### AIM OF THE EXERCISE:
The whole listing is to be written out again exactly; the pictures are not.

### DATASET EXCERPTS:
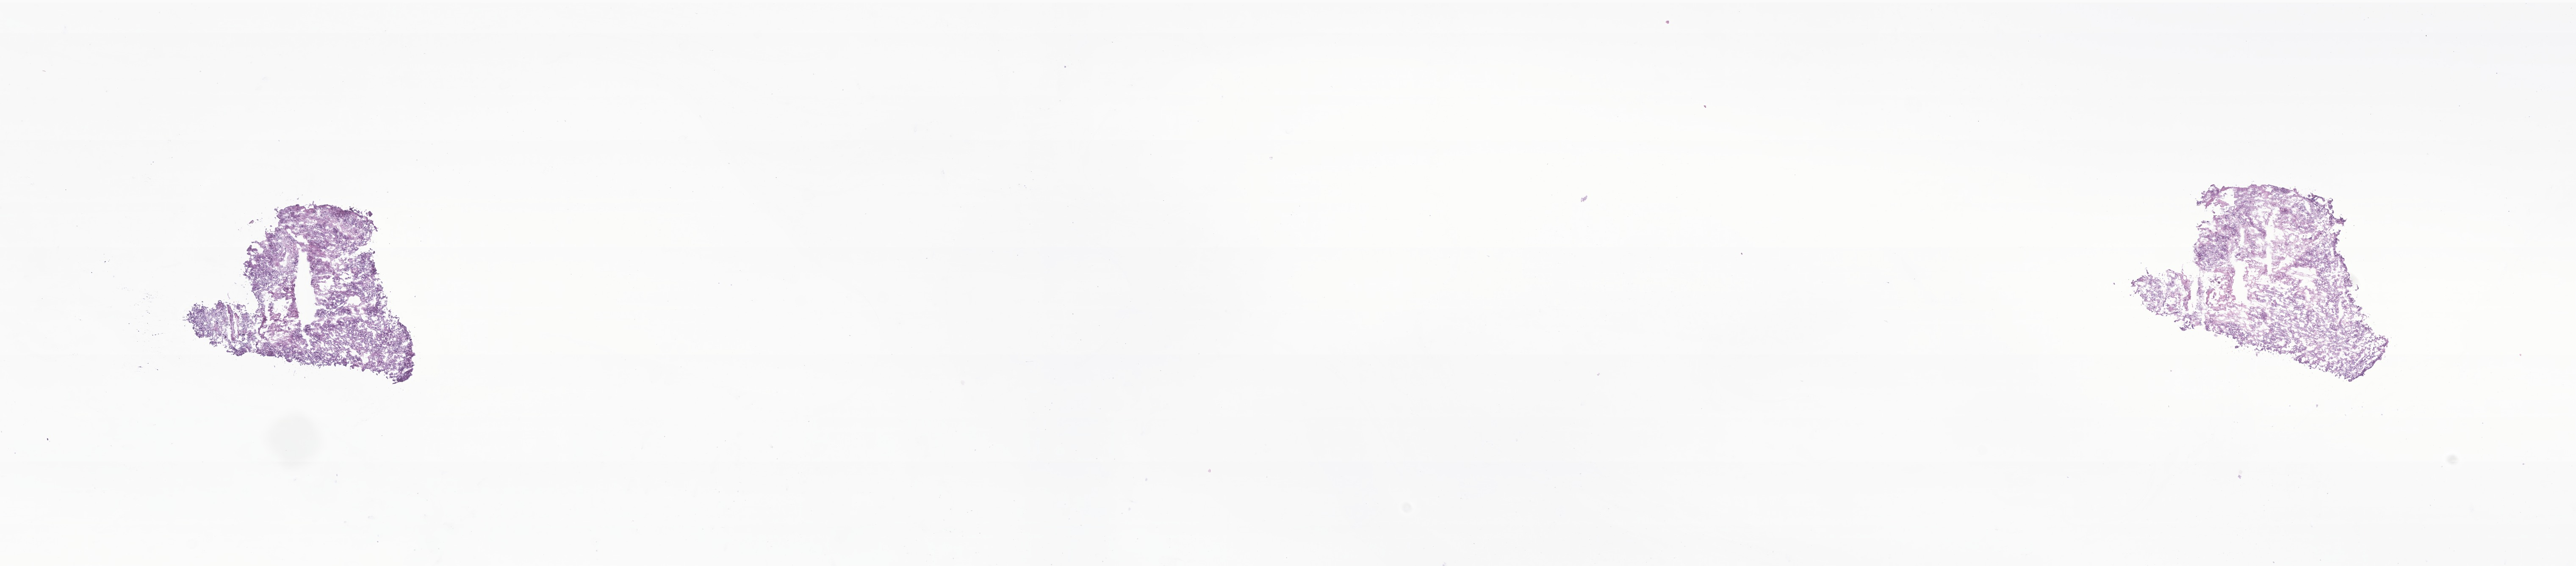
Whole-slide image, hematoxylin and eosin (H&E) stain of tumor tissue from the cerebellum, shown as a low-resolution overview of the whole scanned area (about 25.6 x 5.6 mm). Cryosection (OCT / tissue freezing medium). Male patient, age 74 months (6 years 2 months).
• recorded diagnosis: Ependymoma, NOS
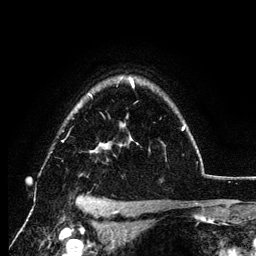
Breast MRI (dynamic contrast-enhanced), one axial slice; slice 95 of 134 in the series (ordered by position); cropped to one breast; dynamic contrast-enhanced series, time point 2 of 6 at this slice position (early post-contrast); 3 T; TE 4.2 ms, TR 7.9 ms; 1.2 mm slice thickness; 256 × 256 image matrix, field of view 170 × 170 mm. Female patient.
Annotated regions visible in this slice (semi-automatic segmentation, software-assisted and operator-edited):
- enhancing-tissue mask used for the functional tumour volume (all voxels passing the contrast-enhancement thresholds inside the analysis volume; usually the tumour): bounding box [x1, y1, x2, y2] px = [62, 79, 185, 153]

### WRITTEN SOLUTION:
Whole-slide image, hematoxylin and eosin (H&E) stain of tumor tissue from the cerebellum, shown as a low-resolution overview of the whole scanned area (about 25.6 x 5.6 mm). Cryosection (OCT / tissue freezing medium). Male patient, age 74 months (6 years 2 months).
• recorded diagnosis: Ependymoma, NOS
Breast MRI (dynamic contrast-enhanced), one axial slice; slice 95 of 134 in the series (ordered by position); cropped to one breast; dynamic contrast-enhanced series, time point 2 of 6 at this slice position (early post-contrast); 3 T; TE 4.2 ms, TR 7.9 ms; 1.2 mm slice thickness; 256 × 256 image matrix, field of view 170 × 170 mm. Female patient.
Annotated regions visible in this slice (semi-automatic segmentation, software-assisted and operator-edited):
- enhancing-tissue mask used for the functional tumour volume (all voxels passing the contrast-enhancement thresholds inside the analysis volume; usually the tumour): bounding box [x1, y1, x2, y2] px = [62, 79, 185, 153]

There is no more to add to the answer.